Welches Fazit zieht Colmsee persönlich aus der Krise? Für ihn ist die Erfahrung eine besondere  – wie für uns alle. Ihm ist bewusst geworden, wie viel Glück Deutschland angesichts der international vergleichsweise geringen Todesfälle hatte. "Seit ich lebe, wurden wir von existenziellen Krisen verschont. Dass dies für meine Generation außergewöhnlich ist, vergessen wir sehr leicht. Die Pandemie erinnert mich daran, dass politische, wirtschaftliche und gesundheitliche Stabilität weniger selbstverständlich ist als angenommen.“ Der 32-jährige Arzt hält fest: „Sich dieser Gefahr bewusst zu werden, ist sehr lehrreich."

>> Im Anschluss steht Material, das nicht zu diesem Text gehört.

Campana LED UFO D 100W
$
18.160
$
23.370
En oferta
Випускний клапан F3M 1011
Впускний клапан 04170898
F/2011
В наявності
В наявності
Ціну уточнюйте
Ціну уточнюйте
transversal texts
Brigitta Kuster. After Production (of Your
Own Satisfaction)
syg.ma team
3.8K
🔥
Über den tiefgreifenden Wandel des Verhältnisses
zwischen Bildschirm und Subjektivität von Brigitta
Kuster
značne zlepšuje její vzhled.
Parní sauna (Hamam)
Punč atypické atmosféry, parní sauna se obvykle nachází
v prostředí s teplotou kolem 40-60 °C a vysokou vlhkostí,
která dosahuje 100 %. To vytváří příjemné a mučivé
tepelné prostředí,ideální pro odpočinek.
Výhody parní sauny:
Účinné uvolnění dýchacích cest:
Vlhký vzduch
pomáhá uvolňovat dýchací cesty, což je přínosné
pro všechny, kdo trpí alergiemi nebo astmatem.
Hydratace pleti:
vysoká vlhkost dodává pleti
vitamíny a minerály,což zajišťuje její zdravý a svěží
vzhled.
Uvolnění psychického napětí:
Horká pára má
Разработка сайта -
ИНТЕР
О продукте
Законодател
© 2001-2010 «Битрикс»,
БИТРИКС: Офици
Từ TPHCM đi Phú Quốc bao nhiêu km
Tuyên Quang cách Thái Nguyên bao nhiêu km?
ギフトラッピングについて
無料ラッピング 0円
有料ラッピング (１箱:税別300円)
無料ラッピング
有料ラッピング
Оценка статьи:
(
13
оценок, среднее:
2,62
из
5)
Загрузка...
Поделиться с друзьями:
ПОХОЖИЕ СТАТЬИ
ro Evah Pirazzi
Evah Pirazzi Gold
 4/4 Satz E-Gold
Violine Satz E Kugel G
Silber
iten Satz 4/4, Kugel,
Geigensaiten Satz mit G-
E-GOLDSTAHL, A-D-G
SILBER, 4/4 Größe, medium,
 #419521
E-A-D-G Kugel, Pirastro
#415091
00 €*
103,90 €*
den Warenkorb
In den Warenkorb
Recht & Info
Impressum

Dass die Krise trotz allmählicher Lockerungen bereits überwunden ist, glaubt Colmsee nicht. Und doch ist er optimistisch, dass die Deutschen die notwendigen Hygienemaßnahmen in ihren Alltag integrieren und so die Ausbreitung des Coronavirus weiter eingedämmt werden kann: "Ich glaube schon, dass es gelingen kann, durch konsequente Vorsicht, die Ansteckungsrate bis zur Entwicklung eines Impfstoffs gering zu halten."

Also: Weiterhin vorsichtig sein, Hygienemaßnahmen beachten und den Empfehlungen der Mediziner nachkommen. Dann bleibt die Kurve weiterhin flach.